Exercise =>
Copy out each line of the data that holds the string "apikey".

Plain-text document sources =>
+--

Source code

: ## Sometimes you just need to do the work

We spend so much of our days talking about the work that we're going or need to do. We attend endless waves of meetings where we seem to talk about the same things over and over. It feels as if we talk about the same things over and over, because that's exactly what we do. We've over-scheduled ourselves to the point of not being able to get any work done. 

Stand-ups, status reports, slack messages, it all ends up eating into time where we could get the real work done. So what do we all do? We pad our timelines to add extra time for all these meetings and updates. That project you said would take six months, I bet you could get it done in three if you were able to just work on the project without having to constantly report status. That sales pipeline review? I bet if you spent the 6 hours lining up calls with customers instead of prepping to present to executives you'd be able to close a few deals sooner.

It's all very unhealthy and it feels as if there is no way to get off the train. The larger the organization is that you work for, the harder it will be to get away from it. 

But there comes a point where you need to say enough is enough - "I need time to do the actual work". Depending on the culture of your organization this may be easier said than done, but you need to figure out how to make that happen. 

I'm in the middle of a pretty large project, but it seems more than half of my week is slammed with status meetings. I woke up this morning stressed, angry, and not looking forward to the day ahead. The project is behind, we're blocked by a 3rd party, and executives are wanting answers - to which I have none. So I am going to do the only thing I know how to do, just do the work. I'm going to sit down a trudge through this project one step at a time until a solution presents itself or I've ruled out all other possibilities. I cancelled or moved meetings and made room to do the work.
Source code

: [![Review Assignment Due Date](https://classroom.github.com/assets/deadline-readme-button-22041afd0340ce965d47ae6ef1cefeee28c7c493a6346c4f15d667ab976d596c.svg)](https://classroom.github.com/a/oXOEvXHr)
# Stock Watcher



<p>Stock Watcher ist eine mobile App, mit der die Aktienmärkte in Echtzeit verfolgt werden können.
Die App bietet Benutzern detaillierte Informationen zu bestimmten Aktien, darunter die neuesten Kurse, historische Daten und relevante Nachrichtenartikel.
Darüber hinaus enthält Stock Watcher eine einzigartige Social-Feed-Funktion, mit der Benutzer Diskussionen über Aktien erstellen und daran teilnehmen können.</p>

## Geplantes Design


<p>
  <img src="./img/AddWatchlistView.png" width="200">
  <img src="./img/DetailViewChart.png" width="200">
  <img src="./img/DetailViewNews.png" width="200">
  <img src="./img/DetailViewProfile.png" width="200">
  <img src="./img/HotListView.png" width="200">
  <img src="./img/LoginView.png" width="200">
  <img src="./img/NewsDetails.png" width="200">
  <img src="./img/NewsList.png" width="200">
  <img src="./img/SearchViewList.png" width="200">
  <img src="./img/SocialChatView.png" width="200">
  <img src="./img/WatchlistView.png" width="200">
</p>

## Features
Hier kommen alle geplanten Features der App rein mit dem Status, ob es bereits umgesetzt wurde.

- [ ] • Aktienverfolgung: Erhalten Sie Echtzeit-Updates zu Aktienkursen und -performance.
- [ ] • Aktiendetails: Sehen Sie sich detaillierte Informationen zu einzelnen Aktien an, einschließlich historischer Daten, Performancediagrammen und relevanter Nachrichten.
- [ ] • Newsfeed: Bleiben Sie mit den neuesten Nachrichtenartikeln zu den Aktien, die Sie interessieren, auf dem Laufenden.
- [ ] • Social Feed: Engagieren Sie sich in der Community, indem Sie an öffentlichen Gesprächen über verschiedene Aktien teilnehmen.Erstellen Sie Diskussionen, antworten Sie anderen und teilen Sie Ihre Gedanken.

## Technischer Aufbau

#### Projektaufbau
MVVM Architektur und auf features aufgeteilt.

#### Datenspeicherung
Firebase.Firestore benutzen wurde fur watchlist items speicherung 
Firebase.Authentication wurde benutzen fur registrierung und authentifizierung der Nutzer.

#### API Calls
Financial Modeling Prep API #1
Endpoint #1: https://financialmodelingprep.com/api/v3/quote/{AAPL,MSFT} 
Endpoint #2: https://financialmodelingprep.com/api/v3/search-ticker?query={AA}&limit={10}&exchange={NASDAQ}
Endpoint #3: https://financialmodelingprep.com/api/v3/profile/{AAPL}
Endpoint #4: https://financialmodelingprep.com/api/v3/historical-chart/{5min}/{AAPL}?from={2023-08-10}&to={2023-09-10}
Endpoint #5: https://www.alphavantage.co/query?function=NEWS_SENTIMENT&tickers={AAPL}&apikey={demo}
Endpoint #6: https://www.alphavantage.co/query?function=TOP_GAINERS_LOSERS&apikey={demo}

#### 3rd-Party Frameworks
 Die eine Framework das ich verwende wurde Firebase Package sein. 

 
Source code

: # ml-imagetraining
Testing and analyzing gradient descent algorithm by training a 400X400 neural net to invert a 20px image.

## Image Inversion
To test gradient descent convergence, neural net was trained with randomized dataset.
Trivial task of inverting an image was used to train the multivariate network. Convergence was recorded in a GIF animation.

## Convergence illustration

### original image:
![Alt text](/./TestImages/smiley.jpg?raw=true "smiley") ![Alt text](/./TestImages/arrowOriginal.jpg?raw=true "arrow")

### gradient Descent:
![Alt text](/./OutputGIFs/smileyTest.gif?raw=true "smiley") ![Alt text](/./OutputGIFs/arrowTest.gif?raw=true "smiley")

+--

Expected output =>
Endpoint #5: https://www.alphavantage.co/query?function=NEWS_SENTIMENT&tickers={AAPL}&apikey={demo}
Endpoint #6: https://www.alphavantage.co/query?function=TOP_GAINERS_LOSERS&apikey={demo}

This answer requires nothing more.